■ 指示 A
Bitriseの記事について、次の問いに答えよ。
(i) LIFULL HOME'S iOSアプリがリリースされたのはいつか。
(ii) Bitriseを導入したのはいつ頃か。
(iii) Bitriseでは、ビルドの一連の流れを何という形で作成できるか。
■ 指示 B
Bitriseの記事から、「こんにちは。LIFULLでiOSアプリケーションの開発を担当している山手です。」から「境を構築することができます。」まで（この語句も含む）を一字も変えずに出力せよ。
■ 指示 C
Bitriseの記事を、最後の文の後から書き継げ。

■ 本文
•••••
こんにちは。LIFULLでiOSアプリケーションの開発を担当している山手です。
LIFULL HOME'S iOSアプリは2009年12月にリリースされて以来、約12年ほどサービスを継続しておりプロジェクト規模は年々大きくなっています。
新機能導入や既存機能の改修などを重ねるにつれてアプリのビルド時間が延び、 エンジニアの作業時間が圧迫、開発効率が下ってしまい満足した状態で開発を行うことが難しくなります。 そんな状況を回避すべく、自動化して任せられる部分は任せてエンジニアは開発に専念できる環境を作るために、CI/CDサービスのBitriseを2018年6月頃から導入し約3年ほど利用しています。
今回は、規模の大きくなったLIFULL HOME'S iOSアプリでBitriseを利用する際に直面した問題や事例などをご紹介致します。
Bitriseとは
Bitriseはモバイルアプリ開発に特化したCI/CDプラットフォームを提供してくれるサービスです。 ビルドの一連の流れを「ワークフロー」という形で作成できます。
作成したワークフローに対してトリガーを設定することで、トリガータイミングで自動的にワークフローが走り始めます。 また、これらの作成はGUI上で設定することができ、簡単にCI/CD環境を構築することができます。
•••••
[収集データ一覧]

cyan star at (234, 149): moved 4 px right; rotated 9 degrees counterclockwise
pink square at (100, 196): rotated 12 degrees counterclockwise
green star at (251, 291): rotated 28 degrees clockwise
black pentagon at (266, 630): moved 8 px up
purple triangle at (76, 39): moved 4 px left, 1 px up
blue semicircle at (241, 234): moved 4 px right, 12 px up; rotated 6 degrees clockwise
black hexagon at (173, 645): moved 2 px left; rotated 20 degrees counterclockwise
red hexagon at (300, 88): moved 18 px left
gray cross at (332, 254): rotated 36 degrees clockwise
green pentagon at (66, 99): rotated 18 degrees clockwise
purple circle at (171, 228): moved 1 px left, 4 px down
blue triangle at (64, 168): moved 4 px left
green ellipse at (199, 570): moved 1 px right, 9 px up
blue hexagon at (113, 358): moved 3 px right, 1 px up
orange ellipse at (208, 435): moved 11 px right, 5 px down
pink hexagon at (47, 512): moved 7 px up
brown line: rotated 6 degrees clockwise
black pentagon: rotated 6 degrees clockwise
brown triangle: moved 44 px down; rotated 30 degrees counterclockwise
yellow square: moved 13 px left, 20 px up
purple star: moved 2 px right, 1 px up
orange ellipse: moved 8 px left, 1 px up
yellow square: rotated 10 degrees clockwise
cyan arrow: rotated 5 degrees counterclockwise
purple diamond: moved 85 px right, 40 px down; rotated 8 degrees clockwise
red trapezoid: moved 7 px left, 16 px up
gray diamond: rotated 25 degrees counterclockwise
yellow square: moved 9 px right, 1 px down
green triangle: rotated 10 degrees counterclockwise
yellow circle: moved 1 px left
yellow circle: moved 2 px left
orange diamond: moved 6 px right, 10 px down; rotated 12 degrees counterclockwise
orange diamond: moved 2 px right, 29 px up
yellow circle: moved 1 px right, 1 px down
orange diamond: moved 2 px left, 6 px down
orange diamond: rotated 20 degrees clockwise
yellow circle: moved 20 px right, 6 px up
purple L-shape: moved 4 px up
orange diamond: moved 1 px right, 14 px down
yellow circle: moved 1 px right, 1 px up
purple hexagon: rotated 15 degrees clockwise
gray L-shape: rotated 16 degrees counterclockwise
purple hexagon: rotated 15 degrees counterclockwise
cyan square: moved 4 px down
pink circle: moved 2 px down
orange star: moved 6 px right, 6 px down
•••••
■ 回答 A
(i) 2009年12月
(ii) 2018年6月頃
(iii) 「ワークフロー」

■ 回答 B
こんにちは。LIFULLでiOSアプリケーションの開発を担当している山手です。
LIFULL HOME'S iOSアプリは2009年12月にリリースされて以来、約12年ほどサービスを継続しておりプロジェクト規模は年々大きくなっています。
新機能導入や既存機能の改修などを重ねるにつれてアプリのビルド時間が延び、 エンジニアの作業時間が圧迫、開発効率が下ってしまい満足した状態で開発を行うことが難しくなります。 そんな状況を回避すべく、自動化して任せられる部分は任せてエンジニアは開発に専念できる環境を作るために、CI/CDサービスのBitriseを2018年6月頃から導入し約3年ほど利用しています。
今回は、規模の大きくなったLIFULL HOME'S iOSアプリでBitriseを利用する際に直面した問題や事例などをご紹介致します。
Bitriseとは
Bitriseはモバイルアプリ開発に特化したCI/CDプラットフォームを提供してくれるサービスです。 ビルドの一連の流れを「ワークフロー」という形で作成できます。
作成したワークフローに対してトリガーを設定することで、トリガータイミングで自動的にワークフローが走り始めます。 また、これらの作成はGUI上で設定することができ、簡単にCI/CD環境を構築することができます。

■ 回答 C
HOME'S iOSアプリにおけるBitrise(CI/CD)の役割
- テスト、及びLint Checkの実行
- Pull Requestを立ち上げたタイミング、またはPRにコードをPushしたタイミングでテストとLint Checkを実施し、結果をPRにコメントします。
- テスト用アプリの作成、及び配布
- テスト用アプリを作成し、インストール用リンク(Bitrise.io)のQRコードをSlackに通知します。
- App Store Connectへのデリバリー
- masterブランチからReleaseブランチへPRを出した時に、App Store Connectへのアプリのデリバリーを実施します。
CIを止めるビルド時間
最新の料金プランでは、ビルド時間の上限は設けられていませんが、以前の料金プランでは45分または90分のビルド時間の上限が設けられており、ビルドに時間がかかるプロジェクトの場合はCIが完了する前に強制終了されてしまうことがありました。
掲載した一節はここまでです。